• **Yapılacak İş**
Aşağıdaki boşanma konulu metne göre Türk Hukuku'nda evliliği sona erdiren sebeplerin tamamını sıralayın.

• **Verilen Metin**
▼

Okuma Süresi: 5 Dakika

Türk Hukukunda Boşanma

Yazarlar: BÜŞRA ERMAN, ECENUR SÖNMEZ, BİLGENUR MUSLU
Türk Hukukunda Boşanma

Evlenmek, hayatınızın en mutlu günlerinden biri olabilir. Ancak, bazen evlilikler istenilen şekilde gitmez ve çiftler boşanmayı düşünür. Boşanma, yalnızca duygusal değil, aynı zamanda hukuki bir süreçtir. Türk Hukukunda boşanma süreci karmaşık ve anlaşılması güç olabilir. Bu makalede, boşanmanın sebeplerini, bu süreçte izlenmesi gereken adımları, velayet, nafaka ve mal paylaşımı gibi önemli konuları ele alarak, boşanma sürecinde karşılaşılabilecek hukuki zorluklara ışık tutuyoruz. Yazımızı okuyarak detaylı bilgi sahibi olun ve bu süreci kendiniz adına daha anlaşılır hale getirin.

Evliliği Sona Erdiren Sebeplerden Biri Olarak Boşanma

Türk Hukuku’nda evliliği sona erdiren sebepler dört madde ile ele alınabilir. Bunlar; eşlerden birinin hayatını kaybetmesi veya gaip olması, evliliğin hükümsüz olması ve boşanmadır. Boşanma ile evliliğin sona erdirilebilmesi için taraflardan birinin Türk Medeni Kanunu’nda (TMK) yazılan sebeplerden birine dayanarak boşanma davası açması gerekmektedir.

İlginizi Çekebilir: Evlilikte Tarafların Ayrılık Kararı Alması.

Boşanma Türleri Nelerdir?

▲

• **Veri Kesitleri**

▼

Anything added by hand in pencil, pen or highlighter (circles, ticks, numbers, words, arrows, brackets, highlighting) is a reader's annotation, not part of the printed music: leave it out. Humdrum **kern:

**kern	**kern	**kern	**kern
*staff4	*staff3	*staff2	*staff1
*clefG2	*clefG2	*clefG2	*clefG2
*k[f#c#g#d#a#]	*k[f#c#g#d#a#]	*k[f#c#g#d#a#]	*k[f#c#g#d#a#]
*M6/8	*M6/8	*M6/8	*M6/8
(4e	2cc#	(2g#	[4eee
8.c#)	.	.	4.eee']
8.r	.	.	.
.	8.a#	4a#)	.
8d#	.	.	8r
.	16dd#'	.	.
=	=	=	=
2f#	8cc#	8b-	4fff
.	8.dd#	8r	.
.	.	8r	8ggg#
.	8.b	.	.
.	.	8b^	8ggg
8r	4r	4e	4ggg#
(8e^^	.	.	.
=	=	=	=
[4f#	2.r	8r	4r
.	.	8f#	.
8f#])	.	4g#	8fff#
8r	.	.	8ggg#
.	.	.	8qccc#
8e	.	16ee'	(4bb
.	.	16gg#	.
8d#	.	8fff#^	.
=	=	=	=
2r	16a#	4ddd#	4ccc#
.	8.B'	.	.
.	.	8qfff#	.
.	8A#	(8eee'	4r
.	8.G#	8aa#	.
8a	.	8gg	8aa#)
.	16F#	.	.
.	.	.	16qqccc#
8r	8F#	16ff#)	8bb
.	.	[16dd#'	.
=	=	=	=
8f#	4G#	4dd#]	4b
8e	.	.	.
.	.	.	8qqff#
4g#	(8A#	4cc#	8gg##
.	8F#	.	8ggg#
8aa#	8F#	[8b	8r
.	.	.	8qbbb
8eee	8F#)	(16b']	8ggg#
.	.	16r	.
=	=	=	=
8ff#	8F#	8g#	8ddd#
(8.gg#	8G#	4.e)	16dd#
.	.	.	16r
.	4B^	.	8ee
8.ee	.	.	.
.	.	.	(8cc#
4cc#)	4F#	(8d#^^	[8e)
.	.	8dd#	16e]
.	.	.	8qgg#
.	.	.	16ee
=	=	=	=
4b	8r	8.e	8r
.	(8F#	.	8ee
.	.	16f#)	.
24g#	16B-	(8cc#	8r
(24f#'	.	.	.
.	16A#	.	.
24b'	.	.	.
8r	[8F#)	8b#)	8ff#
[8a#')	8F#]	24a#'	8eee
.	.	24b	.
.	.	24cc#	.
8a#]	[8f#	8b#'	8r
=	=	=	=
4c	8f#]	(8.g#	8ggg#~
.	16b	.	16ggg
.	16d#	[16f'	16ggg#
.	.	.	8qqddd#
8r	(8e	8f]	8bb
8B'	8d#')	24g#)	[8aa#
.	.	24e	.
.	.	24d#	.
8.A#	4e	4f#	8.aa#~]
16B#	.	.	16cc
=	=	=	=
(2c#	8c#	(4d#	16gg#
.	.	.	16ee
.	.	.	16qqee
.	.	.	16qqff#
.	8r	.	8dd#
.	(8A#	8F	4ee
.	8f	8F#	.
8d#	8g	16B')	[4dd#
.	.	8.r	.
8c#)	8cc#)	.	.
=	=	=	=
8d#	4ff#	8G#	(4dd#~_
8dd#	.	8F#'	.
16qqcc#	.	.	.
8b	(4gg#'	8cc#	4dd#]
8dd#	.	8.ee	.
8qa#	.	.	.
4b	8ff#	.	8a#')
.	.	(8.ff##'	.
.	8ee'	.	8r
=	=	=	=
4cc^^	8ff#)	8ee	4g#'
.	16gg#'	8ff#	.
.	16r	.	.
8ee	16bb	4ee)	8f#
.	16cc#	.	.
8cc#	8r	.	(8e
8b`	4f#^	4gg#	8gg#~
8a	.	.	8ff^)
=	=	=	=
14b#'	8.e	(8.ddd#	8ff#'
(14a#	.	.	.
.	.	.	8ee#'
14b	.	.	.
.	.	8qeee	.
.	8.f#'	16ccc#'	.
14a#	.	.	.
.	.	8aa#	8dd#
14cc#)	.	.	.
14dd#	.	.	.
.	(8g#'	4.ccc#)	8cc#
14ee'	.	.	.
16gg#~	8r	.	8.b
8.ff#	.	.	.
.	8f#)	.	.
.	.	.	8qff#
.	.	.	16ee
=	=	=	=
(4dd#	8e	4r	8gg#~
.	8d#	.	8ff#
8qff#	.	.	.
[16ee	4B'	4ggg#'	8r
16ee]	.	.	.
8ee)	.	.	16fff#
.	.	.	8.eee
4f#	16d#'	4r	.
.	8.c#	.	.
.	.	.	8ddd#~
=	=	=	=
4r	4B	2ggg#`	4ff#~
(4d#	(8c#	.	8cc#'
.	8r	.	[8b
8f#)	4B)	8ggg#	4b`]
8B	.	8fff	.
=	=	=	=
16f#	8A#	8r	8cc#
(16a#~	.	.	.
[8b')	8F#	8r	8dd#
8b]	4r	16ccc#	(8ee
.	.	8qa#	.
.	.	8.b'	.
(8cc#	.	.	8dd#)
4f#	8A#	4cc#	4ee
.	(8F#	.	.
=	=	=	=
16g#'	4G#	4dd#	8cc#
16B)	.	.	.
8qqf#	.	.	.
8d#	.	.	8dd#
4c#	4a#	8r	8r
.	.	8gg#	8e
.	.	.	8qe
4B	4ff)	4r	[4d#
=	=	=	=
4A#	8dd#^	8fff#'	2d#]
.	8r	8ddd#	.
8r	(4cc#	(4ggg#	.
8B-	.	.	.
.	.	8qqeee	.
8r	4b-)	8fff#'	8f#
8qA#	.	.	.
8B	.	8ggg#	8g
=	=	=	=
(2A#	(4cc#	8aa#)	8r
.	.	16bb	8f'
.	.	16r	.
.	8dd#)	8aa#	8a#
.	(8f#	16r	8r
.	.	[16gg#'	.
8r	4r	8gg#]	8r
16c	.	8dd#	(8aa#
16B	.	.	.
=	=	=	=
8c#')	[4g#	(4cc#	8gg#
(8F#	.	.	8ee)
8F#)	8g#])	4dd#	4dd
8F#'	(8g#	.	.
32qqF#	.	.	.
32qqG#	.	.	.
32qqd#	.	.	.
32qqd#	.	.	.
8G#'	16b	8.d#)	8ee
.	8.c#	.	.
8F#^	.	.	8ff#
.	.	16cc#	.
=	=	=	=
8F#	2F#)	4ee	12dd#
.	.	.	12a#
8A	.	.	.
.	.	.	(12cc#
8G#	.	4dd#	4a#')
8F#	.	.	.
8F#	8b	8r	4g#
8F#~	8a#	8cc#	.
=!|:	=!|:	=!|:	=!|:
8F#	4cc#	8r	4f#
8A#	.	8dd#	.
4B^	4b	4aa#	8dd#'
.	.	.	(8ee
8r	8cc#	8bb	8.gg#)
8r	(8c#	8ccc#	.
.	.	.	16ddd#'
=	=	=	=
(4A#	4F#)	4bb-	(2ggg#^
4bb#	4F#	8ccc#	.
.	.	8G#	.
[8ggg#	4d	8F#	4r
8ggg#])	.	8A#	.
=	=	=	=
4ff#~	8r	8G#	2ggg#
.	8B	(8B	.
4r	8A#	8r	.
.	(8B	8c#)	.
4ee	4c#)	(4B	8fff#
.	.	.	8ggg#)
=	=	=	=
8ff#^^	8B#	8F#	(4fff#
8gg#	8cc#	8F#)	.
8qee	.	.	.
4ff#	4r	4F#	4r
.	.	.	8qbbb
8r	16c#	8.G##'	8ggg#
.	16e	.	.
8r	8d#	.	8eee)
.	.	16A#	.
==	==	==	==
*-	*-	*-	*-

▲

• **Doğru Cevap**
- Eşlerden birinin hayatını kaybetmesi
- Eşlerden birinin gaip olması
- Evliliğin hükümsüz olması
- Boşanma